RECORDED DATA section start

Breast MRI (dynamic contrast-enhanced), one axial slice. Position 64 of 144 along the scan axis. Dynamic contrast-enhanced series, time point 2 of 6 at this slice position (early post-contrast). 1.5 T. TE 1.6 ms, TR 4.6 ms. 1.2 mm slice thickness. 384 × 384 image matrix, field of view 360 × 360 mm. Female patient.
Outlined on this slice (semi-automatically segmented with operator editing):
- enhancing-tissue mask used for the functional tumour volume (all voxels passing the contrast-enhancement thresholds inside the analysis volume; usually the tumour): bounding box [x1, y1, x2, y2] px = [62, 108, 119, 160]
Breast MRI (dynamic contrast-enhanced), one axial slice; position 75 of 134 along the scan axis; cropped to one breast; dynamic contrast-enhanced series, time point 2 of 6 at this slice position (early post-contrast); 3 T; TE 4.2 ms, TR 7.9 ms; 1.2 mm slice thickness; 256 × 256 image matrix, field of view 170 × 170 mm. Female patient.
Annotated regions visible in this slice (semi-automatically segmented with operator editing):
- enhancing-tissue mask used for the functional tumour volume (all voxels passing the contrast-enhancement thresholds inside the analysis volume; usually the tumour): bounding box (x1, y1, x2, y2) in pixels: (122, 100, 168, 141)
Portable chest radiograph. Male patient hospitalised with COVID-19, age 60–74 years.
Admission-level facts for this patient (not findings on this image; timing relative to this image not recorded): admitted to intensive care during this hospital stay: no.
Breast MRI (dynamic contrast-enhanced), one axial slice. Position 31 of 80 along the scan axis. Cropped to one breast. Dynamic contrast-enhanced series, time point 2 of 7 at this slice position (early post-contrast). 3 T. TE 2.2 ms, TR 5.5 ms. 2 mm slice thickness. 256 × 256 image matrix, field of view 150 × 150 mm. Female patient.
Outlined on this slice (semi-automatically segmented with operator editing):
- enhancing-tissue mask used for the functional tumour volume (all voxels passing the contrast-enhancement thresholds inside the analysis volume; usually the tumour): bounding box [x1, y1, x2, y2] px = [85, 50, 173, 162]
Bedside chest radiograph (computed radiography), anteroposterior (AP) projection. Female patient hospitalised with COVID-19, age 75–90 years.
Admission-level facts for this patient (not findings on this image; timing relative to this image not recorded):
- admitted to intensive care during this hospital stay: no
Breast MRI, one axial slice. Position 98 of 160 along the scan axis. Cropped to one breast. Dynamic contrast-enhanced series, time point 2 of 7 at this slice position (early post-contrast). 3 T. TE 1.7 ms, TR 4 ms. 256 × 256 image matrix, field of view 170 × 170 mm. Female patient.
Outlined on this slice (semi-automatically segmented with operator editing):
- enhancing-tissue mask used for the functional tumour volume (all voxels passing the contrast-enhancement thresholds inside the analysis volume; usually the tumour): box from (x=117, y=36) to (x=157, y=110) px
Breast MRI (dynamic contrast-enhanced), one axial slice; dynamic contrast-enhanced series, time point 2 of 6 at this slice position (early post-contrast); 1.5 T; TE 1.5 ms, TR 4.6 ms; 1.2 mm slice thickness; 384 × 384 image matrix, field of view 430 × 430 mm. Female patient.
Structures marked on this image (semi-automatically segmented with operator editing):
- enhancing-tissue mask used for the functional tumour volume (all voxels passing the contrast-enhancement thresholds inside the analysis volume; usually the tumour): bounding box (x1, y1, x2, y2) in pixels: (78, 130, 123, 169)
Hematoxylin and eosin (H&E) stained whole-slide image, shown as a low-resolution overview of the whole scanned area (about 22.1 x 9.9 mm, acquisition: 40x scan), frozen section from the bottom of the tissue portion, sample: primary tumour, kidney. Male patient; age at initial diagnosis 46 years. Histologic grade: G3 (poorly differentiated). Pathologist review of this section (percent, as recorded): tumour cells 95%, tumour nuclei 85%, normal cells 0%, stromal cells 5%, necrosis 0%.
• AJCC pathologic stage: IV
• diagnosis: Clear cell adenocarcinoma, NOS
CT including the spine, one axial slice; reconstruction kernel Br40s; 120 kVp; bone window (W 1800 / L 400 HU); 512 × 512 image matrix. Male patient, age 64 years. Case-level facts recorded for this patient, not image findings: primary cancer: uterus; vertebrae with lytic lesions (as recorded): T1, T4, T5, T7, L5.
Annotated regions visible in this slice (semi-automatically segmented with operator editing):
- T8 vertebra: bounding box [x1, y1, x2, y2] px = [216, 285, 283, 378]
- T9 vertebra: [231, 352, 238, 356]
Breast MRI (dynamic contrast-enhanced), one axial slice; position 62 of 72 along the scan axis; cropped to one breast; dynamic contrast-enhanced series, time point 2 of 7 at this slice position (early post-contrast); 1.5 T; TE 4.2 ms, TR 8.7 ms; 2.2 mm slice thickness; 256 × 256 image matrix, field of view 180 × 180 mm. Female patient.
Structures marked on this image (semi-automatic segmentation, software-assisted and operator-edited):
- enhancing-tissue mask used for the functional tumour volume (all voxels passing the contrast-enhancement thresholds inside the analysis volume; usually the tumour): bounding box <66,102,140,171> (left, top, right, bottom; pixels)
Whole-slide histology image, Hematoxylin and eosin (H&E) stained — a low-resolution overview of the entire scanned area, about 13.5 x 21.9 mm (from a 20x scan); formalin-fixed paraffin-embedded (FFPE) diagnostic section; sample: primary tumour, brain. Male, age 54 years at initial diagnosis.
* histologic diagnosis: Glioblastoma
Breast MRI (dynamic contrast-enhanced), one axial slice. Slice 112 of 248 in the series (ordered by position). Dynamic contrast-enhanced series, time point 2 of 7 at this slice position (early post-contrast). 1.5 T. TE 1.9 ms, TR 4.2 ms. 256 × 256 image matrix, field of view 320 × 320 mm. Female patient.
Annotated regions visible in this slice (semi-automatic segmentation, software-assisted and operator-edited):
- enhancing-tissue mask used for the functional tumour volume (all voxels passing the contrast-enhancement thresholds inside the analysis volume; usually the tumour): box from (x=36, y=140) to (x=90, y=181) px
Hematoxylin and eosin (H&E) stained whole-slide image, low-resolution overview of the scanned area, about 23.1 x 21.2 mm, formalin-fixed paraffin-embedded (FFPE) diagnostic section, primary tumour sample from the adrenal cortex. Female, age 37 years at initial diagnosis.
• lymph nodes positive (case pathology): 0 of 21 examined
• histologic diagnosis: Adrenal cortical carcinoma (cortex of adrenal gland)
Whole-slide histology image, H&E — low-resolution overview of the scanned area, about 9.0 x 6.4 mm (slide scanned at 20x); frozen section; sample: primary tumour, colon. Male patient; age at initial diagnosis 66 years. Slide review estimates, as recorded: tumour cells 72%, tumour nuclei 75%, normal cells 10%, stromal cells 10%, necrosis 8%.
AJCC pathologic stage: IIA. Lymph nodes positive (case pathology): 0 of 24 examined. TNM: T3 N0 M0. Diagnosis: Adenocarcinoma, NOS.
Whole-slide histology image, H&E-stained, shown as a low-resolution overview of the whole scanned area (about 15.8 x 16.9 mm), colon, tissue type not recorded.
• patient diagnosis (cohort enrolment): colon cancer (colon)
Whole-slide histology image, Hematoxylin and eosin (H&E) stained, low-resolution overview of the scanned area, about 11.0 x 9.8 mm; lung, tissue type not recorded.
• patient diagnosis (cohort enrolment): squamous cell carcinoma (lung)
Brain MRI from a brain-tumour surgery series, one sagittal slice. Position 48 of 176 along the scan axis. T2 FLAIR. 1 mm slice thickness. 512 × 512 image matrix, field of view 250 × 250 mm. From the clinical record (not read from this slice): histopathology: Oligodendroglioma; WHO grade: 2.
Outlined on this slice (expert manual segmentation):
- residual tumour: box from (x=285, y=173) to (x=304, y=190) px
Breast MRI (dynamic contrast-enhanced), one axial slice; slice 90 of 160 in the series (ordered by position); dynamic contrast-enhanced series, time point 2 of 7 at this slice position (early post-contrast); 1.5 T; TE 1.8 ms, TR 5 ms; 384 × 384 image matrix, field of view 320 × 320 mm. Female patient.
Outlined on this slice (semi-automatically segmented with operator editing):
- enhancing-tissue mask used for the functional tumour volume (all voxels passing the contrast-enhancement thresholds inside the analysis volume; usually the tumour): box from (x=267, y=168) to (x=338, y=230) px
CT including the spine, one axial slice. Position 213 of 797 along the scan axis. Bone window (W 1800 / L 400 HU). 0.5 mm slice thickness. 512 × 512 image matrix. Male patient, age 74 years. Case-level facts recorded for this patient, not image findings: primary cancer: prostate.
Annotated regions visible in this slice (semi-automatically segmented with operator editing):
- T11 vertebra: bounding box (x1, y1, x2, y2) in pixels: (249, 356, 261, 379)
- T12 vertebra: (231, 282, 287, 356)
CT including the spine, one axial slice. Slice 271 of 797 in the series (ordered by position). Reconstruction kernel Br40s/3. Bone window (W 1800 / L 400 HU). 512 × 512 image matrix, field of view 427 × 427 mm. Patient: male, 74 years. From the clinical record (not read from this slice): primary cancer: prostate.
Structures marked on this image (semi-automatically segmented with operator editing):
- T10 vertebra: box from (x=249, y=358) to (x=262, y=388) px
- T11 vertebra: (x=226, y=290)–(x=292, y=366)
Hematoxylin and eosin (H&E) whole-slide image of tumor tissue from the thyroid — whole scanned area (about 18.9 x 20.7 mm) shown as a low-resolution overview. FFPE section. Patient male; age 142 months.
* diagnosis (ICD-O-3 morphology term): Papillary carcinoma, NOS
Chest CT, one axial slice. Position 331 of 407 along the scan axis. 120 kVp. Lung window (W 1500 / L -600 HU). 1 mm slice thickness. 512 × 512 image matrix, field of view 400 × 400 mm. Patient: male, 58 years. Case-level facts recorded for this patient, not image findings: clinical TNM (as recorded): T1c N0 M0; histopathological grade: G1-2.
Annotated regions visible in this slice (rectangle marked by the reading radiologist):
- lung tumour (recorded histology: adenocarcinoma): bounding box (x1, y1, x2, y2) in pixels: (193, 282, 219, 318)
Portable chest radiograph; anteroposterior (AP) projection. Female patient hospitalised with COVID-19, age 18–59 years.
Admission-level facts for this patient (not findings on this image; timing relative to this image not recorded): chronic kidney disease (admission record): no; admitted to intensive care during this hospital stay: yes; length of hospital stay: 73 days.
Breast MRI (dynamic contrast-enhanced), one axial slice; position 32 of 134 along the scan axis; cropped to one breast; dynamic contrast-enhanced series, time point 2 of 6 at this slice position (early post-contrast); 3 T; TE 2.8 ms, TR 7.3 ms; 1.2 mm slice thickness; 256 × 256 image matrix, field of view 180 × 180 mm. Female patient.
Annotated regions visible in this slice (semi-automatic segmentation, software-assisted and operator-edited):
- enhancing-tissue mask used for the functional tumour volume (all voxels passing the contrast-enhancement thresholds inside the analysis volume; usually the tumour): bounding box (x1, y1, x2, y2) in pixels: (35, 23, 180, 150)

RECORDED DATA section end

Look through the entries above and say how many lines contain "diagnostic", giving nothing but the number.

| ANSWER TO THE EXERCISE |
2